The celebration, known as Eid-Milad-Un-Nabi, commemorates the birth of the one of Islam's central figures, Muhammad, who Muslims believe was the last prophet to be sent to Earth by Allah.
Similar scenes could be witnessed throughout the UK, with Muslims using the important date to spread a message of peace.
The crowd, accompanied by a 4x4 truck blasting out music to fascinated onlookers, arrived at the Guild Hall at 12.30, where there was a pause in proceedings.
Imam Sultan Mahmood from Totteridge Road mosque addressed the gathered revellers, insisting the Islamic message was one based on respect and peace, and he stressed the importance of collaboration as part of one wider community.
The Reverend Jackie Lock also attended the ceremony representing All Saints Church, and was invited to speak.
She said: “Thank you for inviting me here today. It is a very great privilege to bring you greetings from the community as part of the church.”
Wycombe District Council chairman Ian McKennis also took to the microphone, welcoming Muslims on their special day and saying it is another example of the good community spirit in the town.

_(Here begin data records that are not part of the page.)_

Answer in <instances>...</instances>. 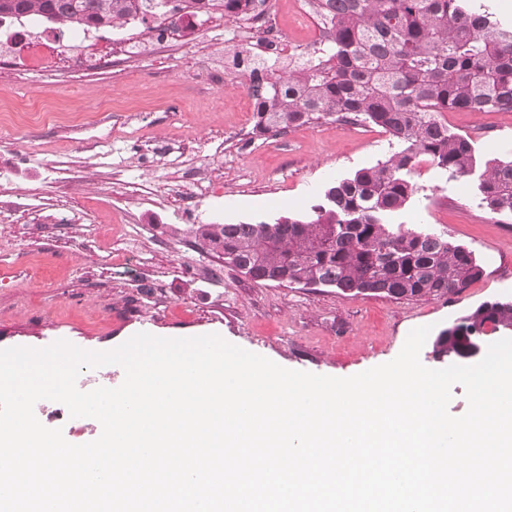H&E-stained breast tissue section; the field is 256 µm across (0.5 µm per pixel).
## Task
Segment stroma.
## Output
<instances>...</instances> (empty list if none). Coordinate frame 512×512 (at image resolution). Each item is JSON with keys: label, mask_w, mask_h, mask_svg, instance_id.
<instances>
[{"label": "stroma", "mask_w": 512, "mask_h": 512, "mask_svg": "<svg viewBox=\"0 0 512 512\" xmlns=\"http://www.w3.org/2000/svg\"><path fill=\"white\" fill-rule=\"evenodd\" d=\"M285 61L312 56L313 23L292 0H267ZM178 45L143 43L131 23L80 58L30 69L19 44L0 65V102L27 107L24 125L0 122V349L65 340L108 351L140 332L216 334L282 367L350 377L392 361L408 333L443 330L479 304L512 299V218L491 214L473 182L418 165V191L399 222L426 225L472 249L484 267L461 294L395 300L333 288L286 287L225 270L202 253L193 224L273 222L305 212L330 182L392 151L381 128L322 121L252 135L245 58L263 56L249 21L195 18ZM483 159L512 157V112L449 111ZM74 223L59 225L61 212ZM151 295H140L142 285Z\"/></svg>", "instance_id": "35a3bbf8"}]
</instances>
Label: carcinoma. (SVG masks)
Instances as JSON below:
<instances>
[{
  "label": "carcinoma",
  "instance_id": "carcinoma-1",
  "mask_svg": "<svg viewBox=\"0 0 512 512\" xmlns=\"http://www.w3.org/2000/svg\"><path fill=\"white\" fill-rule=\"evenodd\" d=\"M0 0V20L36 15L62 30L166 21L179 13L260 22L256 0ZM327 28L317 58L276 73L280 53L263 30V58L248 60L256 100L253 134L315 121L374 124L398 149L329 184L320 203L274 223L193 224L198 248L258 282L321 286L396 300L459 295L483 275L475 253L429 230L393 224L417 187L420 157L453 180L475 179L490 213L512 217V159L482 162L448 111H512V23L469 0H313ZM512 333V300L486 301L442 330L438 360L472 359L486 328Z\"/></svg>",
  "mask_w": 512,
  "mask_h": 512
}]
</instances>
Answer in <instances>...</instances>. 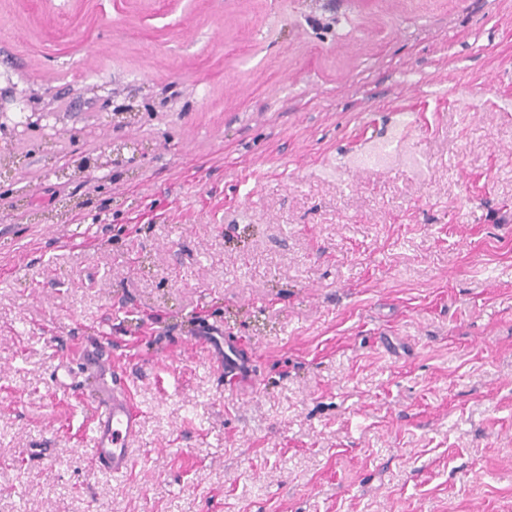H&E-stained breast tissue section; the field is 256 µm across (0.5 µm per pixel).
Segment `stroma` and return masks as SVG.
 Returning a JSON list of instances; mask_svg holds the SVG:
<instances>
[{
    "label": "stroma",
    "mask_w": 512,
    "mask_h": 512,
    "mask_svg": "<svg viewBox=\"0 0 512 512\" xmlns=\"http://www.w3.org/2000/svg\"><path fill=\"white\" fill-rule=\"evenodd\" d=\"M0 153V512H512V0H0ZM195 341L204 344L209 362L217 369L229 386H240L252 382L254 370L250 364L241 361L234 354L235 346L226 340L221 323H205L193 336ZM227 348V350H226ZM78 370L91 381L92 460L108 474L125 475L132 467L130 442L139 434L140 415L135 409L124 372L112 370L108 346L84 347ZM76 372L69 358H59L51 372V384L58 390L68 391L74 386Z\"/></svg>",
    "instance_id": "stroma-1"
}]
</instances>
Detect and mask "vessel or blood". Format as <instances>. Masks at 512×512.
I'll return each instance as SVG.
<instances>
[{
  "label": "vessel or blood",
  "mask_w": 512,
  "mask_h": 512,
  "mask_svg": "<svg viewBox=\"0 0 512 512\" xmlns=\"http://www.w3.org/2000/svg\"><path fill=\"white\" fill-rule=\"evenodd\" d=\"M195 339L204 344L209 362L227 385L252 381V366L239 360L231 350L221 324H204ZM79 373L92 386V460L100 471L126 474L132 467L129 445L140 431V415L132 403L124 375L113 370L109 348L100 344L83 348L78 361L59 358L51 372V384L59 390H71Z\"/></svg>",
  "instance_id": "b4317fda"
}]
</instances>
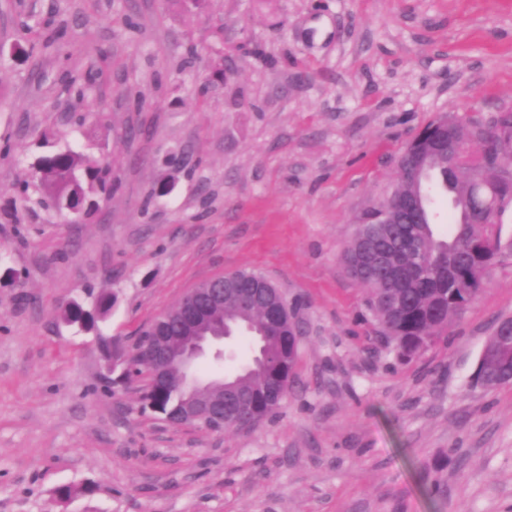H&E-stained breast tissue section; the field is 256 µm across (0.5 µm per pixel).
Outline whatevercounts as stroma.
<instances>
[{"label":"stroma","instance_id":"35a3bbf8","mask_svg":"<svg viewBox=\"0 0 512 512\" xmlns=\"http://www.w3.org/2000/svg\"><path fill=\"white\" fill-rule=\"evenodd\" d=\"M472 107L512 108V0H0V512H512V385L474 384L512 257L406 364L343 259L407 143ZM45 132L111 165L84 223L13 192ZM239 270L299 306L288 397L250 431L171 426L134 341Z\"/></svg>","mask_w":512,"mask_h":512}]
</instances>
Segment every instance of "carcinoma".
<instances>
[{
  "label": "carcinoma",
  "instance_id": "cac0c4a2",
  "mask_svg": "<svg viewBox=\"0 0 512 512\" xmlns=\"http://www.w3.org/2000/svg\"><path fill=\"white\" fill-rule=\"evenodd\" d=\"M463 136L473 145H484V159L496 166L501 151L512 152V112H503L497 120L486 125L471 121L464 127ZM412 159L403 153L397 161L398 186L384 206L397 209L414 198L422 206L418 222L400 232L397 224H382L375 208L366 210L359 229L381 240L389 251V265L402 275L391 276L386 269L364 265L359 246L351 243L345 254L346 265L352 277L370 289L367 308L381 327L380 341L388 352L400 361H409L427 350L460 316L482 291L485 282L505 251H512V239L501 238L498 221L484 224L468 205L472 191L463 175L448 169L444 153L431 154L427 167L419 177L405 174ZM48 177L41 186L45 191L44 203L55 207L57 203L97 188L112 192L110 166H93L69 149L52 155L47 167ZM448 198L452 211V227L441 235L435 229L436 217L429 189ZM512 206V180L503 179L498 188L494 216ZM509 319L498 321L487 352L496 353L494 360L481 363L476 384L490 389L506 382L512 370V354L502 350L501 331ZM226 331L234 333L241 327L250 328L253 345L251 359L237 371L227 375V382L236 384L249 395H255L249 410V424L253 428L281 406L257 396L265 387L275 384L289 389L292 375L288 364V341L282 336L288 324L271 330L264 307L248 304L230 295L224 300ZM171 390L158 387L144 392L146 406L161 415L171 402Z\"/></svg>",
  "mask_w": 512,
  "mask_h": 512
}]
</instances>
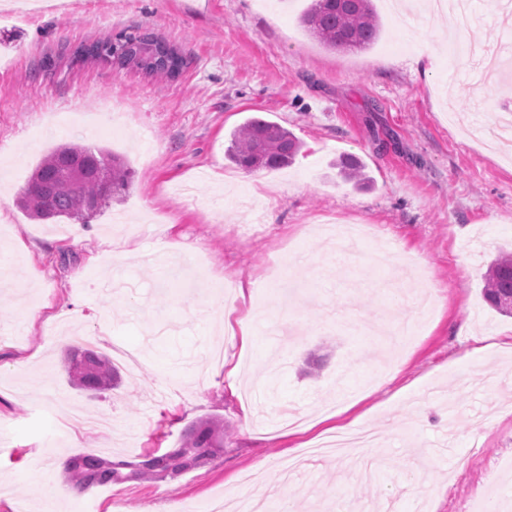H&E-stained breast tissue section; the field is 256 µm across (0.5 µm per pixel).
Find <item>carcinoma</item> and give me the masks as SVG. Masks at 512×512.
Listing matches in <instances>:
<instances>
[{"instance_id": "cac0c4a2", "label": "carcinoma", "mask_w": 512, "mask_h": 512, "mask_svg": "<svg viewBox=\"0 0 512 512\" xmlns=\"http://www.w3.org/2000/svg\"><path fill=\"white\" fill-rule=\"evenodd\" d=\"M300 24L329 49H362L379 34L371 0H311L299 16ZM165 40L150 33L100 37L77 50L85 59L109 60L114 65L143 71L152 77L174 80L186 65L179 50L163 48ZM300 149L296 138L279 124L263 117L247 118L230 132L227 159L247 173L273 170L290 163ZM337 175L358 188L369 183L365 165L353 155H343L332 164ZM134 173L123 158L103 149L81 145L60 147L36 167L21 198L23 209L39 220H86L129 188ZM483 296L491 307L512 315V254L492 260L485 276ZM71 384L98 393L114 385L117 371L111 361L91 350L71 351L66 360ZM224 447V431L200 419L187 427L179 446L154 455L150 464L113 461L96 454L69 459L65 471L74 488L109 485L124 480H162L164 473H181L198 466Z\"/></svg>"}]
</instances>
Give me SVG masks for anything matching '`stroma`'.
I'll use <instances>...</instances> for the list:
<instances>
[{
	"label": "stroma",
	"instance_id": "stroma-1",
	"mask_svg": "<svg viewBox=\"0 0 512 512\" xmlns=\"http://www.w3.org/2000/svg\"><path fill=\"white\" fill-rule=\"evenodd\" d=\"M0 0V512H209L244 498L273 512H512V317L483 275L512 250V162L484 131L506 98L465 54L512 48L479 4L475 24L395 14L380 36L326 48L298 22L308 0ZM187 58L174 80L79 59L133 29ZM302 147L278 171L224 157L252 115ZM126 158L133 181L91 223L31 219L20 198L38 163L71 144ZM354 154L369 189L337 177ZM243 293L224 312L216 281ZM492 345L468 358L476 342ZM74 347L108 356L119 388L73 386ZM239 388L227 387L230 367ZM251 414H244V407ZM224 422V448L174 479L73 490L58 459L137 462L185 427ZM374 430L382 463L351 475L333 453L298 452Z\"/></svg>",
	"mask_w": 512,
	"mask_h": 512
}]
</instances>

Rolling road closures were put in place as the procession made its way through town, and eventually past Wycombe Hospital before weaving back towards the Jubilee Road mosque to continue the celebrations.
Mr Iqbal stressed the parade is not about highlighting differences, but celebrating tolerance and harmony in the High Wycombe community, which he said is reflected in the presence of church leaders.
He said: “I think it’s very important to have a representative from the church. We want to show that there’s a lot of common ground between the Christian community and the Muslim community and we want to celebrate that.
“Living in this community together, we want to show out togetherness and we want to show we are part of this community and working together for peace, harmony and the betterment of the community.
“Our message to people is that Islam is a loving and peaceful religion.”